Dry for 60 seconds in a hot air dryer. This coated film was subjected to the above evaluation and the results are shown in Table 1. Example 2 Dimethylpolysiloxane (specific gravity = 0.65, viscosity =
A solution obtained by dissolving 0.06 parts by weight of 16.5CP) in a mixed solvent with a ratio of isopropyl alcohol to n-butyl alcohol of 8 to 2 was added to 73.5 parts by weight of the colloidal solution prepared in Process A of Example 1 with stirring. A coating composition was prepared. This paint was applied at a solid content of 0.3 g/m ² using a Mayer bar coater, and dried for 20 seconds in a hot air dryer at 80°C. The coated film was subjected to the above evaluation and the results shown in Table 1 were obtained. Comparative Example 1 A biaxially stretched polyester film was used in its original form without coating, and evaluated as a release barrier material. The results are shown in Table 1. Comparative Example 2 In the formulation shown in Process B of Example 1, the experiment was carried out under exactly the same conditions as in Example 1, except that the amount of dimethylpolysiloxane added was 0.56 parts by weight. The results are shown in Table 1. Comparative Example 3 In the formulation shown in Process A of Example 1, the stirring conditions were changed to reduce the colloidal particle diameter to approximately 200 Å after the formulation.
And so. Other conditions were exactly the same as in Example 1. The results are shown in Table 1. Comparative Example 4 Acrylic resin (Hytaloid 2405
) and 1 part by weight of Melan 20 were added and dissolved. Furthermore, 0.6 part by weight of the dimethylpolysiloxane used in Example 1 was added and thoroughly stirred and dissolved to prepare a composition paint.
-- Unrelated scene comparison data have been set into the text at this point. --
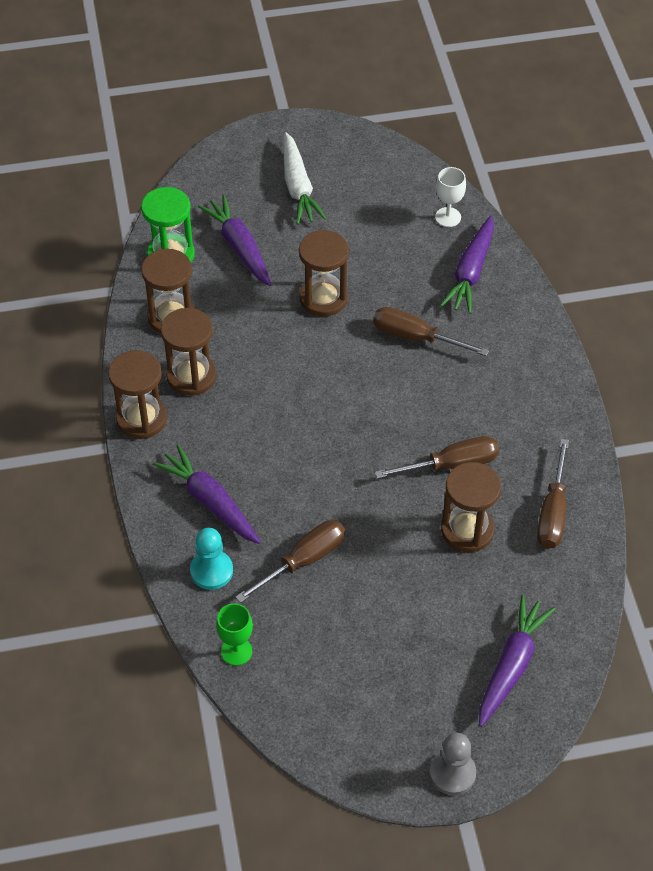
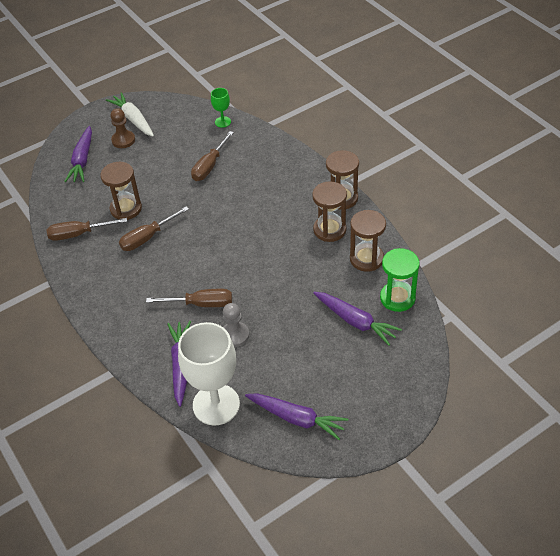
camera: 160 degrees right, 5 degrees down
(210, 501) = (275, 174): purple carrot -> purple carrot (296, 418)
(211, 571) = (255, 146): turquoise pawn -> none
(298, 187) = (343, 386): white carrot -> white carrot (133, 120)
(323, 298) = (276, 307): brown hourglass -> none
(426, 683) = (123, 140): none -> brown pawn
(448, 217) = (216, 404): white goblet -> white goblet, size x2.19
(452, 773) = (98, 114): grey pawn -> grey pawn (235, 335)
(552, 512) = (79, 234): brown screwdriver -> brown screwdriver turned 90 degrees counterclockwise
This paint was applied using a Mayer bar coater at a solid content of 0.5 g/m ² and heated in a hot air dryer at 100° C. for 3 minutes to cure. After cooling to room temperature, the above evaluation was performed and the results shown in Table 1 were obtained.

【table】

[Table] Example 3 The release paint prepared by Process A and Process B of Example 1 was applied to a longitudinally stretched polyethylene terephthalate film (thickness 126μ) at a solid content of 0.7 g/m ² and dried at 80°C for 60 seconds. Next, a biaxially stretched polyethylene terephthalate film having a coating layer was obtained by stretching 3.5 times in the transverse direction in a heated atmosphere at 110°C. When this coated film was evaluated, the results shown in Table 1 were obtained. It is clear that according to the present invention, a polyester film having excellent antistatic effect and mold releasability can be obtained.

Claims (1)

[Claims] 1. A composition obtained by mixing a polysiloxane solution with a colloidal solution obtained by mixing silicon tetrachloride and a monovalent aliphatic alcohol in a lower alkyl ester solvent is coated on the surface of a polyester film. A releasable polyester film. 2. The polysiloxane solution according to claim 1, wherein the polysiloxane solution contains any one of methylhydrogen polysiloxane, dimethylpolyxane, methylphenylpolysiloxane, and chlorinated phenylpolysiloxane. Releaseable polyester film. 3. The releasable polyester according to claim 1 or 2, wherein the main component of the solution is dimethylpolysiloxane having a viscosity of 2 to 50 centipoise at 25°C and a specific gravity of 0.60 to 0.97 at 25°C. film. 4. A polyester film that has not yet been completely stretched and oriented, or a polyester film that has been stretched and oriented but has not undergone heat treatment and crystallization, and is coated with a composition on at least one side of the polyester film and subjected to stretching heat treatment. A releasable polyester film according to scope 1.